Provided passage ▸
--- START ---
Subject: OT: How do computers make random numbers???


tebop ( ) posted Fri, 26 September 2008 at 9:19 PM · edited Mon, 25 November 2024 at 9:57 PM

I"ve been thinking this . if man made computers , aren't we supposed to be able to predict their outputs?  Well, apparently we cant. 

I do some programming for example.. and to make a random number you just use a keyword that tells the computer to make a random number.

But mathematically or electricallly speaking, how did the inventors of CPU's make a machine decide what random is? and how are those numbers chosen by the computer?

does it depend on some physics inside the cpu components? for example in real life you can say 
random means whenever a leaf falls from the tree. that is very unpredictable. So is it something like this inside the processor or something that makes it decide what a random number is?
--- END ---
Dataset entries ▸
--- START ---
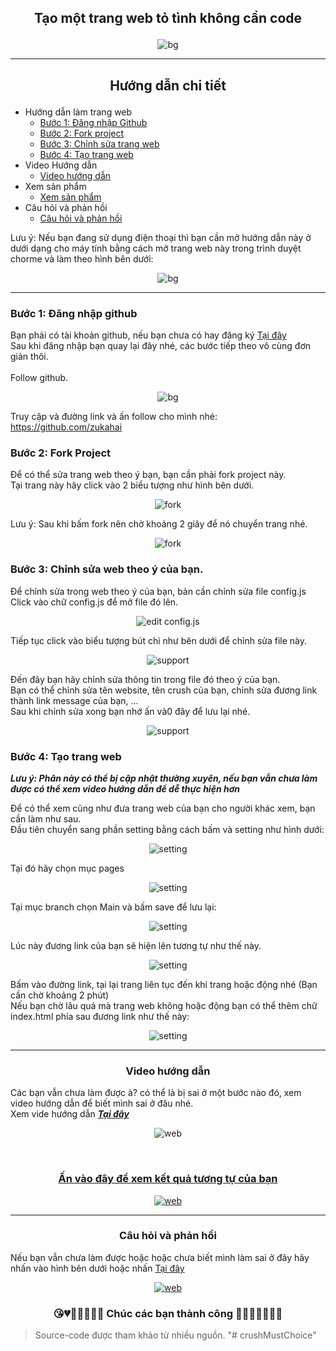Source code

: ## <p align="center"> Tạo một trang web tỏ tình không cần code </p>
<p align="center"> <img src="/imagesGithub/github.png" alt="bg" /> </p>

<hr>

## <p align="center"> Hướng dẫn chi tiết </p>

* Hướng dẫn làm trang web
  * [Bước 1: Đăng nhập Github](#bước-1-đăng-nhập-github) </br>
  * [Bước 2: Fork project](#bước-2-fork-project) </br>
  * [Bước 3: Chỉnh sửa trang web](#bước-3-chỉnh-sửa-web-theo-ý-của-bạn) </br>
  * [Bước 4: Tạo trang web](#bước-4-tạo-trang-web) </br>
* Video Hướng dẫn
  * [Video hướng dẫn](#-video-hướng-dẫn-)
* Xem sản phẩm
  * [Xem sản phẩm](#-ấn-vào-đây-để-xem-kết-quả-tương-tự-của-bạn-)
* Câu hỏi và phản hồi
  * [Câu hỏi và phản hồi](#-câu-hỏi-và-phản-hồi-)

Lưu ý: Nếu bạn đang sử dụng điện thoại thì bạn cần mở hướng dẫn này ở dưới dạng cho máy tính bằng cách mở trang web này trong trình duyệt chorme và làm theo hình bên dưới:
<p align="center"> <img src="/imagesGithub/mobile.png" alt="bg" /> </p>
<hr>

### Bước 1: Đăng nhập github
Bạn phải có tài khoản github, nếu bạn chưa có hay đăng ký [Tại đây](https://github.com/signup?ref_cta=Sign+up&ref_loc=header+logged+out&ref_page=%2F&source=header-home) </br>
Sau khi đăng nhập bạn quay lại đây nhé, các bước tiếp theo vô cùng đơn giản thôi.</br></br>
Follow github.</br>
<p align="center"> <img src="/imagesGithub/follow.png" alt="bg" /> </p>

Truy cập và đường link và ấn follow cho mình nhé: https://github.com/zukahai


### Bước 2: Fork Project
Để có thể sửa trang web theo ý bạn, bạn cần phải fork project này. </br>
Tại trang này hãy click vào 2 biểu tượng như hình bên dưới.
<p align="center"> <img src="/imagesGithub/1.png" alt="fork" /> </p>
Lưu ý: Sau khi bấm fork nên chờ khoảng 2 giây để nó chuyển trang nhé.
<p align="center"> <img src="/imagesGithub/fork.gif" alt="fork" /> </p>

### Bước 3: Chỉnh sửa web theo ý của bạn.
Để chỉnh sửa trong web theo ý của bạn, bản cần chỉnh sửa file config.js </br>
Click vào chữ config.js để mở file đó lên.
<p align="center"> <img src="/imagesGithub/2.png" alt="edit config.js" /> </p>
Tiếp tục click vào biểu tượng bút chì như bên dưới để chỉnh sửa file này.
<p align="center"> <img src="/imagesGithub/3.png" alt="support" /> </p>

Đến đây bạn hãy chỉnh sửa thông tin trong file đó theo ý của bạn. </br>
Bạn có thể chỉnh sửa tên website, tên crush của bạn, chỉnh sửa đương link thành link message của bạn, ... </br>
Sau khi chỉnh sửa xong bạn nhớ ấn và0 đây để lưu lại nhé.

<p align="center"> <img src="/imagesGithub/4.png" alt="support" /> </p>

### Bước 4: Tạo trang web

***Lưu ý: Phân này có thể bị cập nhật thường xuyên, nếu bạn vẫn chưa làm được có thể xem video hướng dẫn để dễ thực hiện hơn***

Để có thể xem cũng như đưa trang web của bạn cho người khác xem, bạn cần làm như sau. </br>
Đầu tiên chuyển sang phần setting bằng cách bấm và setting như hình dưới:
<p align="center"> <img src="/imagesGithub/5.png" alt="setting" /> </p>

Tại đó hãy chọn mục pages
<p align="center"> <img src="/imagesGithub/6.png" alt="setting" /> </p>
Tại mục branch chọn Main và bấm save để lưu lại:
<p align="center"> <img src="/imagesGithub/7.png" alt="setting" /> </p>
Lúc này đương link của bạn sẽ hiện lên tương tự như thế này.
<p align="center"> <img src="/imagesGithub/8.png" alt="setting" /> </p>
Bấm vào đường link, tại lại trang liên tục đến khi trang hoặc động nhé (Bạn cần chờ khoảng 2 phút) </br>
Nếu bạn chờ lâu quá mà trang web không hoặc động bạn có thể thêm chữ index.html phía sau đương link như thế này:
<p align="center"> <img src="/imagesGithub/9.png" alt="setting" /> </p>

<hr>

### <p align="center"> Video hướng dẫn </p>
Các bạn vẫn chưa làm được à? có thể là bị sai ở một bước nào đó, xem video hướng dẫn để biết mình sai ở đâu nhé.
</br>
Xem vide hướng dẫn ***[Tại đây](https://drive.google.com/file/d/1ACDGxlP3MsYQOsslN6WXzlDvyIc3V-MI/view?usp=drive_link)***
<p align="center"> <img src="/imagesGithub/video.png" alt="web" /> </p>

<br>

### [<p align="center"> Ấn vào đây để xem kết quả tương tự của bạn </p>](https://zukahai.github.io/Confess-Crush/)

[<p align="center"> <img src="/imagesGithub/demo.png" alt="web" /> </p>](https://zukahai.github.io/Confess-Crush/)

<hr>

### <p align="center"> Câu hỏi và phản hồi </p>

Nếu bạn vẫn chưa làm được hoặc hoặc chưa biết mình làm sai ở đây hãy nhấn vào hình bên dưới hoặc nhấn [Tại đây](https://github.com/zukahai/Confess-Crush/issues/new)
[<p align="center"> <img src="/img/logi.gif" alt="web" /> </p>](https://github.com/zukahai/Confess-Crush/issues/new)

### <p align="center">😘💔💙💓💝💟💑 Chúc các bạn thành công 💚💗💘💖💞💋👄</p>

> Source-code được tham khảo từ nhiều nguồn.
"# crushMustChoice"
--- END ---
Exercise set ▸
A. Please switch "leaf" to "pine cone" and write out the stretch of the forum post about computer-generated random numbers from "Subject: OT: How" through "random number is?".
B. Carry on with the forum post about how computers make random numbers, starting right after its final sentence.

Answers by task ▸
A.
Subject: OT: How do computers make random numbers???


tebop ( ) posted Fri, 26 September 2008 at 9:19 PM · edited Mon, 25 November 2024 at 9:57 PM

I"ve been thinking this . if man made computers , aren't we supposed to be able to predict their outputs?  Well, apparently we cant. 

I do some programming for example.. and to make a random number you just use a keyword that tells the computer to make a random number.

But mathematically or electricallly speaking, how did the inventors of CPU's make a machine decide what random is? and how are those numbers chosen by the computer?

does it depend on some physics inside the cpu components? for example in real life you can say 
random means whenever a pine cone falls from the tree. that is very unpredictable. So is it something like this inside the processor or something that makes it decide what a random number is?

B.
Acadia ( ) posted Fri, 26 September 2008 at 10:02 PM · edited Fri, 26 September 2008 at 10:02 PM

Computers are machines that can only do functions based on what is input into them by people. Therefore they can't actually generate a truly random number; instead they generate psuedo-random numbers based on variables such as time, so there is always some kind of pattern involved. 

There is more to that explanation than that, but that's all I remember from what my ex told me when I asked him that same question.  He went into 1's and 0's and stuff and completely lost me at that point!!

"It is good to see ourselves as others see us. Try as we may, we are never
able to know ourselves fully as we are, especially the evil side of us.
This we can do only if we are not angry with our critics but will take in good
heart whatever they might have to say." - Ghandi



geoegress ( ) posted Fri, 26 September 2008 at 10:32 PM

Yeah- what Acadia said.

The rnd command allways has a seed. It's been like this every sence basic basic was invented. It's that seed that you can then apply a function to.
Date or time or cpu cycles are often used.

It's such a concern that in vagas there is a company that runs a network that generates random numbers on a main frame that is used by almost all of the big slot machines. It's been running for years just to keep the cycle so deep so no one can figure out it's seed. Know the seed and function method  then you could- in theory- predict.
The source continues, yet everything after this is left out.